__Tasks to perform__:
• A. Reproduce the passage on infrastructure adapters word for word, from its heading to its final line.
• B. Across the rows, how many lines contain the string "launch", with case counting? Reply with the number alone.

__Reading passage__:
┌──

Infrastructure Adapters

static {
        TestEnvironment.start();
    }
 @Test
    void retrievesWhenExists() {
        var currency = Currency.getInstance("PHP");
        var id = new AccountId(UUID.randomUUID().toString());
        var record = new AccountRecord(id.value(), 2000L, currency.getCurrencyCode(), currency.getDefaultFractionDigits(), null);
        repository.save(record).block();

        var result = port.findAccount(id).block();

        var expected = new Account(id, 2000L, currency, 0L);
        assertThat(result).usingRecursiveComparison()
                .isEqualTo(expected);
    }

An infrastructure white box integration test that connects directly with a database (using docker)

The infrastructure layer of the hexagonal architecture focuses on integration with infrastructure components and other services like databases, queues, and 3rd party APIs. Typically this involves the adapter converting domain objects into requests and then dispatching them to SDKs to perform its tasks.

The preferred tests for the infrastructure layer are infrastructure white box integration tests. In particular, SDKs are notorious for being very difficult to mock (case in point: AWS SDK), and mocking, to this degree, is tedious, challenging to follow, and unreadable.

Let's break this down. In the implementation of infrastructure white box integration tests, we prefer the following:

  • The methods of the adapter are directly invoked; for simplicity, tests may be limited to the primary adapter interface and should already cover most of the orchestration – if any.

└──

__Material to process__:
┌──

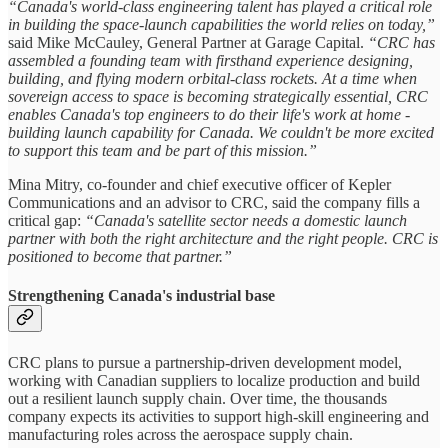
“Canada's world-class engineering talent has played a critical role
in building the space-launch capabilities the world relies on today,”
said Mike McCauley, General Partner at Garage Capital.
“CRC has
assembled a founding team with firsthand experience designing,
building, and flying modern orbital-class rockets. At a time when
sovereign access to space is becoming strategically essential, CRC
enables Canada's top engineers to do their life's work at home -
building launch capability for Canada. We couldn't be more excited
to support this team and be part of this mission.”
Mina Mitry, co-founder and chief executive officer of Kepler
Communications and an advisor to CRC, said the company fills a
critical gap:
“Canada's satellite sector needs a domestic launch
partner with both the right architecture and the right people. CRC is
positioned to become that partner.”
Strengthening Canada's industrial base
CRC plans to pursue a partnership-driven development model,
working with Canadian suppliers to localize production and build
out a resilient launch supply chain. Over time, the thousands
company expects its activities to support high-skill engineering and
manufacturing roles across the aerospace supply chain.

└──

__Activity answers__:
• A.
Infrastructure Adapters

static {
        TestEnvironment.start();
    }
 @Test
    void retrievesWhenExists() {
        var currency = Currency.getInstance("PHP");
        var id = new AccountId(UUID.randomUUID().toString());
        var record = new AccountRecord(id.value(), 2000L, currency.getCurrencyCode(), currency.getDefaultFractionDigits(), null);
        repository.save(record).block();

        var result = port.findAccount(id).block();

        var expected = new Account(id, 2000L, currency, 0L);
        assertThat(result).usingRecursiveComparison()
                .isEqualTo(expected);
    }

An infrastructure white box integration test that connects directly with a database (using docker)

The infrastructure layer of the hexagonal architecture focuses on integration with infrastructure components and other services like databases, queues, and 3rd party APIs. Typically this involves the adapter converting domain objects into requests and then dispatching them to SDKs to perform its tasks.

The preferred tests for the infrastructure layer are infrastructure white box integration tests. In particular, SDKs are notorious for being very difficult to mock (case in point: AWS SDK), and mocking, to this degree, is tedious, challenging to follow, and unreadable.

Let's break this down. In the implementation of infrastructure white box integration tests, we prefer the following:

  • The methods of the adapter are directly invoked; for simplicity, tests may be limited to the primary adapter interface and should already cover most of the orchestration – if any.

• B. 4